● TEXT SEGMENT
= Beginning of Section =
= 1972 Irish constitutional referendums =

Two referendums were held together in Ireland on 7 December 1972, each on a proposed amendment of the Irish constitution. Both proposals were approved by voters.

==Fourth amendment==

The Fourth Amendment to the constitution lowered the voting age for all national elections and referendums in the state from twenty-one to eighteen years of age

Fourth Amendment of the Constitution of Ireland referendum
| Choice |  | Votes | % |
|---|---|---|---|
| For |  | 724,836 | 84.64 |
| Against |  | 131,514 | 15.36 |
| Total |  | 856,350 | 100.00 |
| Valid votes |  | 856,350 | 94.79 |
| Invalid/blank votes |  | 47,089 | 5.21 |
| Total votes |  | 903,439 | 100.00 |
| Registered voters/turnout |  | 1,783,604 | 50.65 |

==Fifth amendment==

The Fifth Amendment to the constitution removed reference to "special position" of the Roman Catholic Church and to certain other named denominations.
= End of Section =
● WHAT YOU SHOULD DO
Repeat the passage of the 1972 Irish referendums text starting with "The Fifth Amendment" and going on through "other named denominations.".

● DATA SHOWN
= Beginning of Section =
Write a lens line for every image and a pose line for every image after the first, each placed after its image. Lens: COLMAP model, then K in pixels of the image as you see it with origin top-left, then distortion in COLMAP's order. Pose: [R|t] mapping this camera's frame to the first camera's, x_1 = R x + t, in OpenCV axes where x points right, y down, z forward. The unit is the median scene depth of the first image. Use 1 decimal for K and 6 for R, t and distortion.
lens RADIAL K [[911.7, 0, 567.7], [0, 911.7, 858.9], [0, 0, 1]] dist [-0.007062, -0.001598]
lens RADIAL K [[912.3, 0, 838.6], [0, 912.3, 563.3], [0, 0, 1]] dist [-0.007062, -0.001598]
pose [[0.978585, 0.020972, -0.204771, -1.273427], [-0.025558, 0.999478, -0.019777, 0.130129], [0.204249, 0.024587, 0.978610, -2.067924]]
= End of Section =
● OUTPUT BELOW
The Fifth Amendment to the constitution removed reference to "special position" of the Roman Catholic Church and to certain other named denominations.